* _SUPPLIED DATA_

§

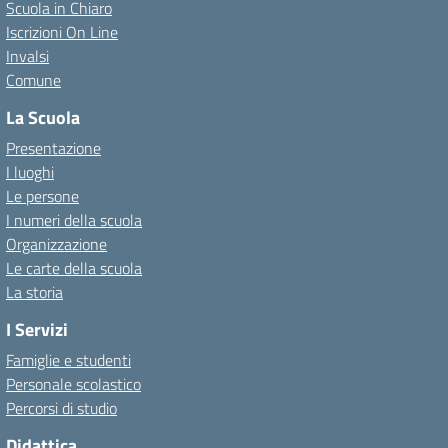
Scuola in Chiaro
Iscrizioni On Line
Invalsi
Comune
La Scuola
Presentazione
I luoghi
Le persone
I numeri della scuola
Organizzazione
Le carte della scuola
La storia
I Servizi
Famiglie e studenti
Personale scolastico
Percorsi di studio
Didattica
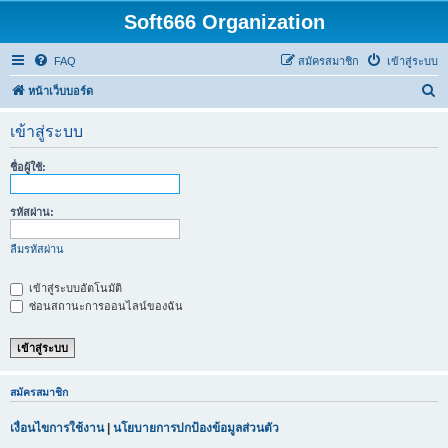
Soft666 Organization
FAQ
สมัครสมาชิก
เข้าสู่ระบบ
ค้
หน้าเว็บบอร์ด
น
เข้าสู่ระบบ
ห
า
ชื่อผู้ใช้:
รหัสผ่าน:
ลืมรหัสผ่าน
เข้าสู่ระบบอัตโนมัติ
ซ่อนสถานะการออนไลน์ของฉัน
สมัครสมาชิก
เงื่อนไขการใช้งาน
|
นโยบายการปกป้องข้อมูลส่วนตัว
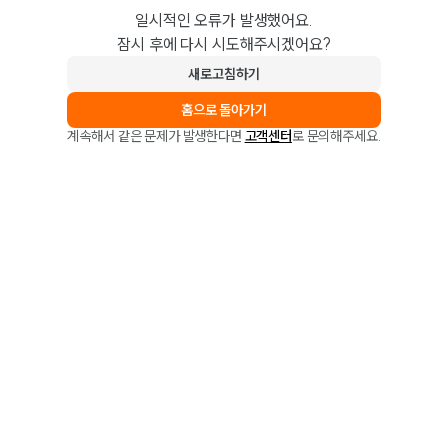
일시적인 오류가 발생했어요.
잠시 후에 다시 시도해주시겠어요?
새로고침하기
홈으로 돌아가기
계속해서 같은 문제가 발생한다면
고객센터
로 문의해주세요.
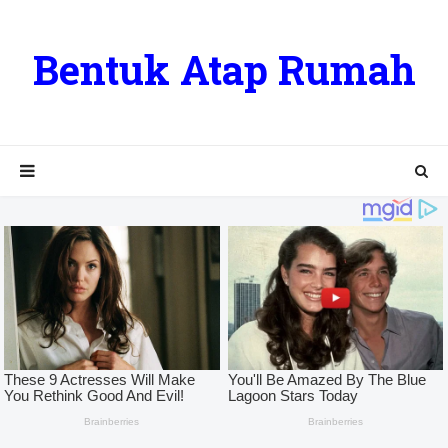
Bentuk Atap Rumah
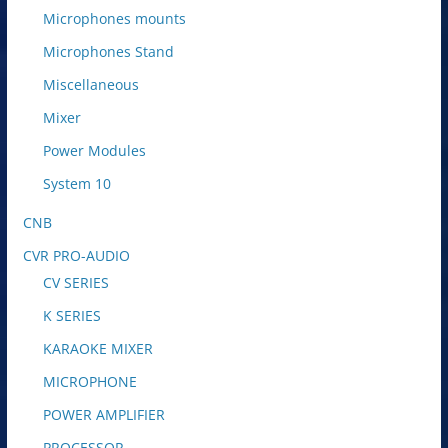
Microphones mounts
Microphones Stand
Miscellaneous
Mixer
Power Modules
System 10
CNB
CVR PRO-AUDIO
CV SERIES
K SERIES
KARAOKE MIXER
MICROPHONE
POWER AMPLIFIER
PROCESSOR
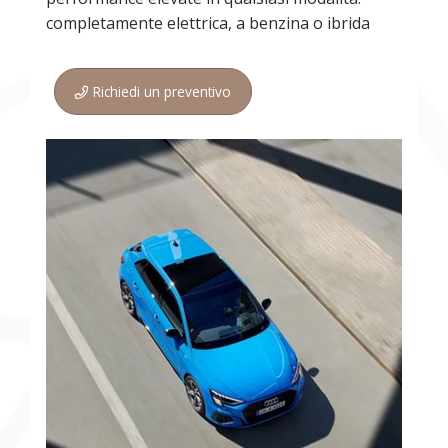
completamente elettrica, a benzina o ibrida
Richiedi un preventivo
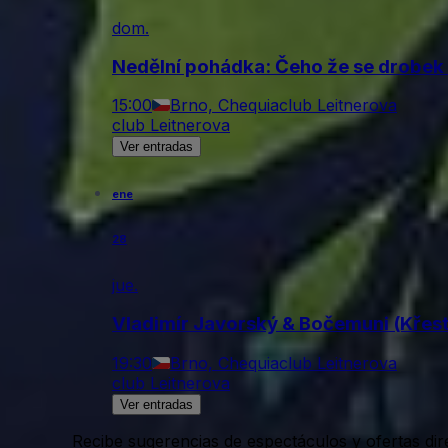
dom.
Nedělní pohádka: Čeho že se drobek 
15:00
Brno, Chequia
club Leitnerova
club Leitnerova
Ver entradas
ene
28
jue.
Vladimír Javorský & Bočemuni (Křest
19:30
Brno, Chequia
club Leitnerova
club Leitnerova
Ver entradas
Recibe sugerencias de espectáculos y ofertas di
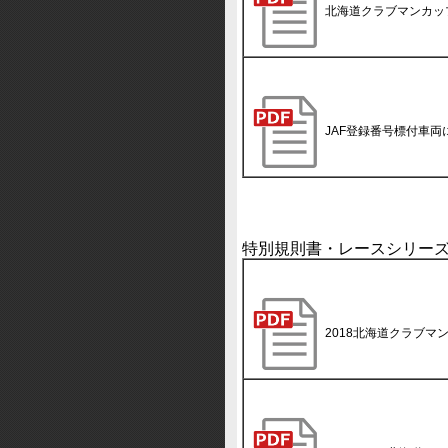
北海道クラブマンカッ
JAF登録番号標付車
特別規則書・レースシリー
2018北海道クラブマ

§

* _TASK INSTRUCTIONS_
Could you give the lines from the one holding "Soft666 Organization" through the last line, inclusive, with "Ver entradas" swapped for "Comprar entradas" and everything else unchanged, leaving the pictures out?

* _ANSWER AREA_
Soft666 Organization
FAQ
สมัครสมาชิก
เข้าสู่ระบบ
ค้
หน้าเว็บบอร์ด
น
เข้าสู่ระบบ
ห
า
ชื่อผู้ใช้:
รหัสผ่าน:
ลืมรหัสผ่าน
เข้าสู่ระบบอัตโนมัติ
ซ่อนสถานะการออนไลน์ของฉัน
สมัครสมาชิก
เงื่อนไขการใช้งาน
|
นโยบายการปกป้องข้อมูลส่วนตัว
일시적인 오류가 발생했어요.
잠시 후에 다시 시도해주시겠어요?
새로고침하기
홈으로 돌아가기
계속해서 같은 문제가 발생한다면
고객센터
로 문의해주세요.
Bentuk Atap Rumah
Microphones mounts
Microphones Stand
Miscellaneous
Mixer
Power Modules
System 10
CNB
CVR PRO-AUDIO
CV SERIES
K SERIES
KARAOKE MIXER
MICROPHONE
POWER AMPLIFIER
PROCESSOR
completamente elettrica, a benzina o ibrida
Richiedi un preventivo
dom.
Nedělní pohádka: Čeho že se drobek 
15:00
Brno, Chequia
club Leitnerova
club Leitnerova
Comprar entradas
ene
28
jue.
Vladimír Javorský & Bočemuni (Křest
19:30
Brno, Chequia
club Leitnerova
club Leitnerova
Comprar entradas
Recibe sugerencias de espectáculos y ofertas di
北海道クラブマンカッ
JAF登録番号標付車
特別規則書・レースシリー
2018北海道クラブマ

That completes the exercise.